The three new members of the DeKalb Park District board will get their wish to have a say in plans to replace Hopkins Pool, but they should remember that delaying a decision does not equal solving a problem.
In this case, delaying a decision for more than a couple of months stands to make the problem worse, as costs for the project are likely to escalate if it is pushed a year or more into the future.
It seems only fair that the three new commissioners – Per Faivre, Keith Nyquist, and Don Irving – have a chance to closely examine plans to rebuild the pool within its current footprint. They are the ones who will be responsible for overseeing it in the years ahead, and will also be held accountable for the result of the project.
But it’s also important to remember that years have already been dedicated to studying the issue. The public has had the opportunity to view the plans and suggest changes, and the pool has more than 40,000 visitors in a typical summer.
An attempt to build a modern aquatic center at Hopkins Park fizzled when voters soundly rejected a tax-increase referendum in 2010. A later attempt to obtain a grant for the project also was unsuccessful.
That led to the current replacement plan, which is expected to cost $5 million and could be complete by summer 2015 by shortening the 2014 season by a few weeks. The park district can cover that cost within its current borrowing limit without raising taxes, park officials have said.
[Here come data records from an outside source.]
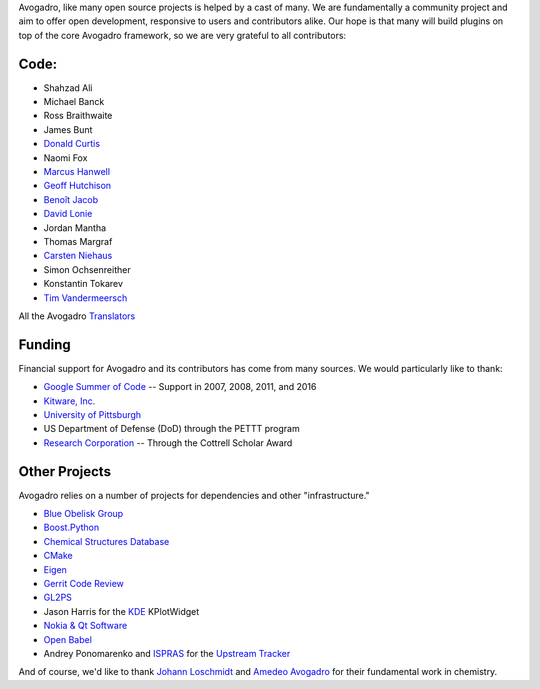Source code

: Avogadro, like many open source projects is helped by a cast of many. We
are fundamentally a community project and aim to offer open development,
responsive to users and contributors alike. Our hope is that many will
build plugins on top of the core Avogadro framework, so we are very
grateful to all contributors:

Code:
-----

-  Shahzad Ali
-  Michael Banck
-  Ross Braithwaite
-  James Bunt
-  `Donald Curtis`_
-  Naomi Fox
-  `Marcus Hanwell`_
-  `Geoff Hutchison`_
-  `Benoît Jacob`_
-  `David Lonie`_
-  Jordan Mantha
-  Thomas Margraf
-  `Carsten Niehaus`_
-  Simon Ochsenreither
-  Konstantin Tokarev
-  `Tim Vandermeersch`_

All the Avogadro `Translators`_

Funding
-------

Financial support for Avogadro and its contributors has come from many
sources. We would particularly like to thank:

-  `Google Summer of Code`_ -- Support in 2007, 2008, 2011, and 2016
-  `Kitware, Inc.`_
-  `University of Pittsburgh`_
-  US Department of Defense (DoD) through the PETTT program
-  `Research Corporation`_ -- Through the Cottrell Scholar Award

Other Projects
--------------

Avogadro relies on a number of projects for dependencies and other
"infrastructure."

-  `Blue Obelisk Group`_
-  `Boost.Python`_
-  `Chemical Structures Database`_
-  `CMake`_
-  `Eigen`_
-  `Gerrit Code Review`_
-  `GL2PS`_
-  Jason Harris for the `KDE`_ KPlotWidget
-  `Nokia & Qt Software`_
-  `Open Babel`_
-  Andrey Ponomarenko and `ISPRAS`_ for the `Upstream Tracker`_

And of course, we'd like to thank `Johann Loschmidt`_ and `Amedeo
Avogadro`_ for their fundamental work in chemistry.

.. _Donald Curtis: http://www.cs.uiowa.edu/~dcurtis/
.. _Marcus Hanwell: http://blog.cryos.net/
.. _Geoff Hutchison: http://hutchison.chem.pitt.edu/
.. _Benoît Jacob: http://www.math.toronto.edu/bjacob
.. _David Lonie: http://code.google.com/soc/
.. _Carsten Niehaus: http://cniehaus.livejournal.com/
.. _Tim Vandermeersch: http://timvdm.blogspot.com/
.. _Translators: /translators
.. _Google Summer of Code: http://code.google.com/soc/
.. _Kitware, Inc.: http://www.kitware.com/
.. _University of Pittsburgh: http://www.chem.pitt.edu/
.. _Research Corporation: http://www.rescorp.org/
.. _Blue Obelisk Group: http://blueobelisk.sourceforge.net/wiki/Main_Page
.. _Boost.Python: http://www.boost.org/
.. _Chemical Structures Database: http://chem-file.sourceforge.net/
.. _CMake: http://www.cmake.org/
.. _Eigen: http://eigen.tuxfamily.org/
.. _Gerrit Code Review: http://code.google.com/p/gerrit/
.. _GL2PS: http://geuz.org/gl2ps/
.. _KDE: http://www.kde.org/
.. _Nokia & Qt Software: http://qt.nokia.com/
.. _Open Babel: http://openbabel.org/wiki/THANKS
.. _ISPRAS: http://ispras.linux-foundation.org/index.php/ISP_RAS_Company_Profile
.. _Upstream Tracker: http://linuxtesting.org/upstream-tracker/
.. _Johann Loschmidt: http://en.wikipedia.org/wiki/Johann_Josef_Loschmidt
.. _Amedeo Avogadro: http://en.wikipedia.org/wiki/Amedeo_Avogadro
Some have argued that the pool could be repaired rather than rebuilt. But the park district appears to have reached the point with the pool that many of us have reached with an old car – the cost to fix it will be almost as much as the cost to get something new. Throwing good money after bad at an old jalopy isn’t a sound investment, and throwing money at the nearly 40-year-old pool wouldn’t be, either.
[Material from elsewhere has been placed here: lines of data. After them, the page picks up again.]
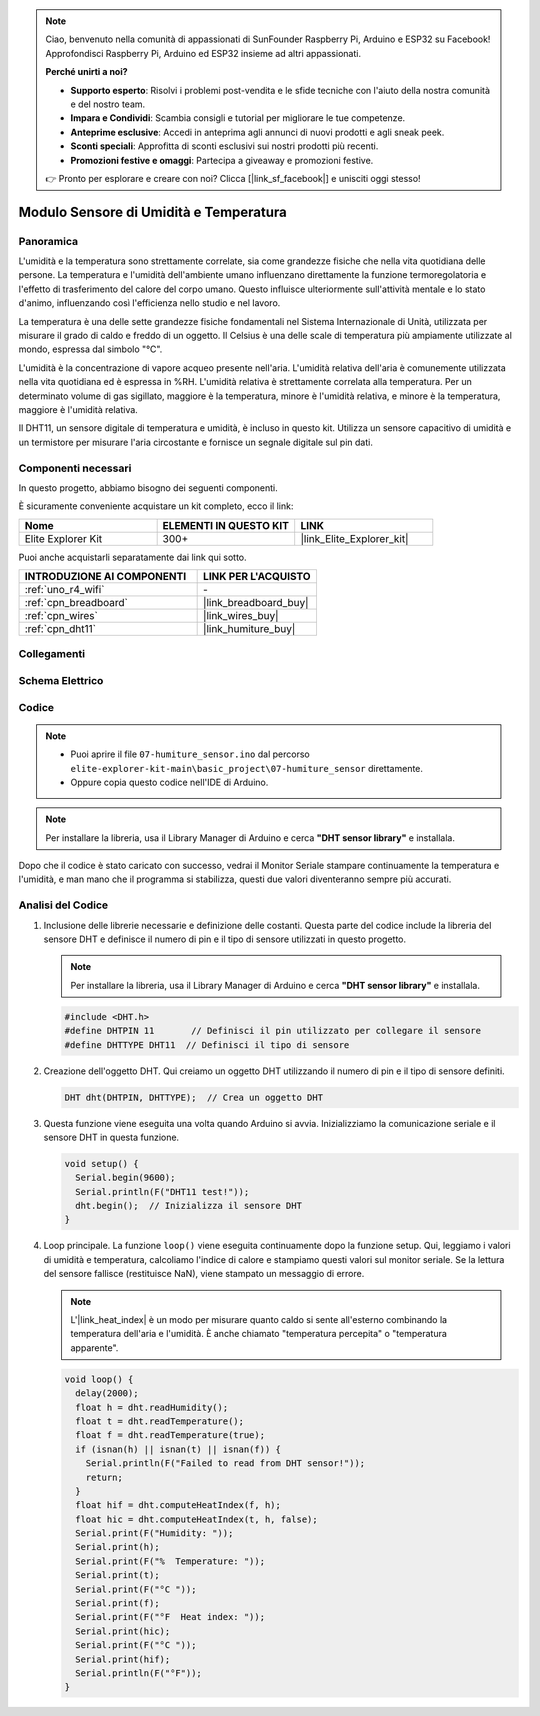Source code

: .. note::

    Ciao, benvenuto nella comunità di appassionati di SunFounder Raspberry Pi, Arduino e ESP32 su Facebook! Approfondisci Raspberry Pi, Arduino ed ESP32 insieme ad altri appassionati.

    **Perché unirti a noi?**

    - **Supporto esperto**: Risolvi i problemi post-vendita e le sfide tecniche con l'aiuto della nostra comunità e del nostro team.
    - **Impara e Condividi**: Scambia consigli e tutorial per migliorare le tue competenze.
    - **Anteprime esclusive**: Accedi in anteprima agli annunci di nuovi prodotti e agli sneak peek.
    - **Sconti speciali**: Approfitta di sconti esclusivi sui nostri prodotti più recenti.
    - **Promozioni festive e omaggi**: Partecipa a giveaway e promozioni festive.

    👉 Pronto per esplorare e creare con noi? Clicca [|link_sf_facebook|] e unisciti oggi stesso!

.. _basic_humiture_sensor:

Modulo Sensore di Umidità e Temperatura
==============================================

.. https://docs.sunfounder.com/projects/3in1-kit/en/latest/basic_project/ar_dht11.html#ar-dht11

Panoramica
---------------

L'umidità e la temperatura sono strettamente correlate, sia come grandezze fisiche che nella vita quotidiana delle persone.
La temperatura e l'umidità dell'ambiente umano influenzano direttamente la funzione termoregolatoria e l'effetto di trasferimento del calore del corpo umano.
Questo influisce ulteriormente sull'attività mentale e lo stato d'animo, influenzando così l'efficienza nello studio e nel lavoro.

La temperatura è una delle sette grandezze fisiche fondamentali nel Sistema Internazionale di Unità, utilizzata per misurare il grado di caldo e freddo di un oggetto.
Il Celsius è una delle scale di temperatura più ampiamente utilizzate al mondo, espressa dal simbolo "℃".

L'umidità è la concentrazione di vapore acqueo presente nell'aria.
L'umidità relativa dell'aria è comunemente utilizzata nella vita quotidiana ed è espressa in %RH. L'umidità relativa è strettamente correlata alla temperatura.
Per un determinato volume di gas sigillato, maggiore è la temperatura, minore è l'umidità relativa, e minore è la temperatura, maggiore è l'umidità relativa.

Il DHT11, un sensore digitale di temperatura e umidità, è incluso in questo kit. Utilizza un sensore capacitivo di umidità e un termistore per misurare l'aria circostante e fornisce un segnale digitale sul pin dati.

Componenti necessari
-------------------------

In questo progetto, abbiamo bisogno dei seguenti componenti.

È sicuramente conveniente acquistare un kit completo, ecco il link:

.. list-table::
    :widths: 20 20 20
    :header-rows: 1

    *   - Nome	
        - ELEMENTI IN QUESTO KIT
        - LINK
    *   - Elite Explorer Kit
        - 300+
        - |link_Elite_Explorer_kit|

Puoi anche acquistarli separatamente dai link qui sotto.

.. list-table::
    :widths: 30 20
    :header-rows: 1

    *   - INTRODUZIONE AI COMPONENTI
        - LINK PER L'ACQUISTO

    *   - :ref:`uno_r4_wifi`
        - \-
    *   - :ref:`cpn_breadboard`
        - |link_breadboard_buy|
    *   - :ref:`cpn_wires`
        - |link_wires_buy|
    *   - :ref:`cpn_dht11`
        - |link_humiture_buy|



Collegamenti
----------------------

.. image:: img/07-dht11_bb.png
    :align: center

Schema Elettrico
-----------------------

.. image:: img/07_humiture_schematic.png
    :align: center
    :width: 40%

Codice
---------------

.. note::

    * Puoi aprire il file ``07-humiture_sensor.ino`` dal percorso ``elite-explorer-kit-main\basic_project\07-humiture_sensor`` direttamente.
    * Oppure copia questo codice nell'IDE di Arduino.

.. note:: 
    Per installare la libreria, usa il Library Manager di Arduino e cerca **"DHT sensor library"** e installala. 

.. raw:: html

    <iframe src=https://create.arduino.cc/editor/sunfounder01/1086b07f-9551-4fa0-a0c0-391a6465ad2e/preview?embed style="height:510px;width:100%;margin:10px 0" frameborder=0></iframe>

Dopo che il codice è stato caricato con successo, vedrai il Monitor Seriale stampare continuamente la temperatura e l'umidità, e man mano che il programma si stabilizza, questi due valori diventeranno sempre più accurati.

Analisi del Codice
------------------------

#. Inclusione delle librerie necessarie e definizione delle costanti.
   Questa parte del codice include la libreria del sensore DHT e definisce il numero di pin e il tipo di sensore utilizzati in questo progetto.

   .. note:: 
      Per installare la libreria, usa il Library Manager di Arduino e cerca **"DHT sensor library"** e installala.

   .. code-block:: arduino
    
      #include <DHT.h>
      #define DHTPIN 11       // Definisci il pin utilizzato per collegare il sensore
      #define DHTTYPE DHT11  // Definisci il tipo di sensore

#. Creazione dell'oggetto DHT.
   Qui creiamo un oggetto DHT utilizzando il numero di pin e il tipo di sensore definiti.

   .. code-block:: arduino

      DHT dht(DHTPIN, DHTTYPE);  // Crea un oggetto DHT

#. Questa funzione viene eseguita una volta quando Arduino si avvia. Inizializziamo la comunicazione seriale e il sensore DHT in questa funzione.

   .. code-block:: arduino

      void setup() {
        Serial.begin(9600);
        Serial.println(F("DHT11 test!"));
        dht.begin();  // Inizializza il sensore DHT
      }

#. Loop principale.
   La funzione ``loop()`` viene eseguita continuamente dopo la funzione setup. Qui, leggiamo i valori di umidità e temperatura, calcoliamo l'indice di calore e stampiamo questi valori sul monitor seriale. Se la lettura del sensore fallisce (restituisce NaN), viene stampato un messaggio di errore.

   .. note::
    
      L'|link_heat_index| è un modo per misurare quanto caldo si sente all'esterno combinando la temperatura dell'aria e l'umidità. È anche chiamato "temperatura percepita" o "temperatura apparente".

   .. code-block:: arduino

      void loop() {
        delay(2000);
        float h = dht.readHumidity();
        float t = dht.readTemperature();
        float f = dht.readTemperature(true);
        if (isnan(h) || isnan(t) || isnan(f)) {
          Serial.println(F("Failed to read from DHT sensor!"));
          return;
        }
        float hif = dht.computeHeatIndex(f, h);
        float hic = dht.computeHeatIndex(t, h, false);
        Serial.print(F("Humidity: "));
        Serial.print(h);
        Serial.print(F("%  Temperature: "));
        Serial.print(t);
        Serial.print(F("°C "));
        Serial.print(f);
        Serial.print(F("°F  Heat index: "));
        Serial.print(hic);
        Serial.print(F("°C "));
        Serial.print(hif);
        Serial.println(F("°F"));
      }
Estimates from Williams Architects in 2008 on the cost to repair or replace the pool deck, existing water slides, the bathhouse, and other needed upgrades approached $5 million. In addition to aging infrastructure, the pool does not fully comply with the Americans With Disabilities Act, and will require repairs in the coming years to meet those standards.
If that amount of money must be spent, why not spend it building a new, modern, and accessible facility with amenities that could attract more people?
The existing pool was built in 1974. Just as drivers’ expectations of cars have changed considerably since 1974, so have swimmers’ expectations of pools. The existing pool is not the kind of facility a park district would choose to build today.
Much of the information about the existing pool is available for public review on the park district’s website, www.DeKalbParkDistrict.com.
The new commissioners will have some time to put their stamp on the project. But if the replacement project is to begin by 2014 and be complete by the 2015 season, the board will have to commit to move forward within a couple of months, park district Executive Director Cindy Capek said.
That’s a fair timeframe for new representatives to review and suggest changes to a plan already substantially in place.